Just for good measure, I’ll show some verification:
SWITCH4# show ip | in lo1 lo1 | Manual 10.144.5.4 255.255.255.255
10.144.5.4 is the loopback IP address of the switch and we can ping that IP from itself:
SWITCH4# ping 10.144.5.4 10.144.5.4 is alive, time = 1 ms
Let’s make sure we can see it in OSPF (from two other devices, just to be doubly sure):
SWITCH3# show ip route ospf | in 5.4 10.144.5.4/32 10.144.4.22 4001 ospf IntraArea 2 110
SWITCH1# show ip route ospf | in 5.4 10.144.5.4/32 10.144.4.10 4012 ospf IntraArea 2 110
Yep, everything looks good. We should be able to ping that without any issues, right?
SWITCH3# ping 10.144.5.4 repetitions 3 | in packet 3 packets transmitted, 0 packets received, 100% packet loss
SWITCH1# ping 10.144.5.4 repetitions 3 | in packet 3 packets transmitted, 0 packets received, 100% packet loss
Maybe it’s just not responding to ping, but we can still get to it via SSH, right?

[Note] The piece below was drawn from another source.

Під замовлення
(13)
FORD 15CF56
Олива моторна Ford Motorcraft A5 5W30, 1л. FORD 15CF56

$ ssh -v 10.144.5.4 OpenSSH_5.4p1 FreeBSD-20100308, OpenSSL 0.9.8n 24 Mar 2010 debug1: Reading configuration data /etc/ssh/ssh_config debug1: Connecting to 10.144.5.4 [10.144.5.4] port 22. debug1: connect to address 10.144.5.4 port 22: Operation timed out ssh: connect to host 10.144.5.4 port 22: Operation timed out
In addition, tcpdump confirms that the RADIUS server receives Access-Request messages from the switch and responds accordingly, but the switch still seems to just thrown ‘em out.

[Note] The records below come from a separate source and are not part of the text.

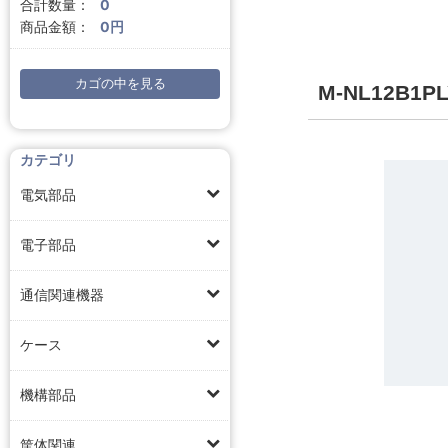
合計数量：
0
商品金額：
0円
カゴの中を見る
M-NL12B
カテゴリ
電気部品
電子部品
通信関連機器
ケース
機構部品
筐体関連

No such luck. At least now I know that it’s not the 5406zl that’s screwed up, it’s the software. Maybe I shouldn’t be using the “maintenance release”, though. Let’s see what the Release Notes say:
Maintenance branch software is recommended for users who want to:
- Standardize on a major release after is (sic) has gained some maturity,
- Remain on a major release for an extended period of time to reduce time and expense of qualifying a new major release,
- Do no (sic) need to use new hardware or features that are not supported in Maintenance branch.
Yeah, that pretty much describes me.
Anyway, that’s my rant for tonight (it’s just past 3am now). If you’ll excuse me, I’ve got a switch here that I have to rollback to K.13.71. Oh, and another case to open with HP (surely there’s got to be an achievement for this?).
UPDATE: I discovered the issue and how to work around it. HP changed the functionality in a software update, then later reverted back to the original behavior after I complained.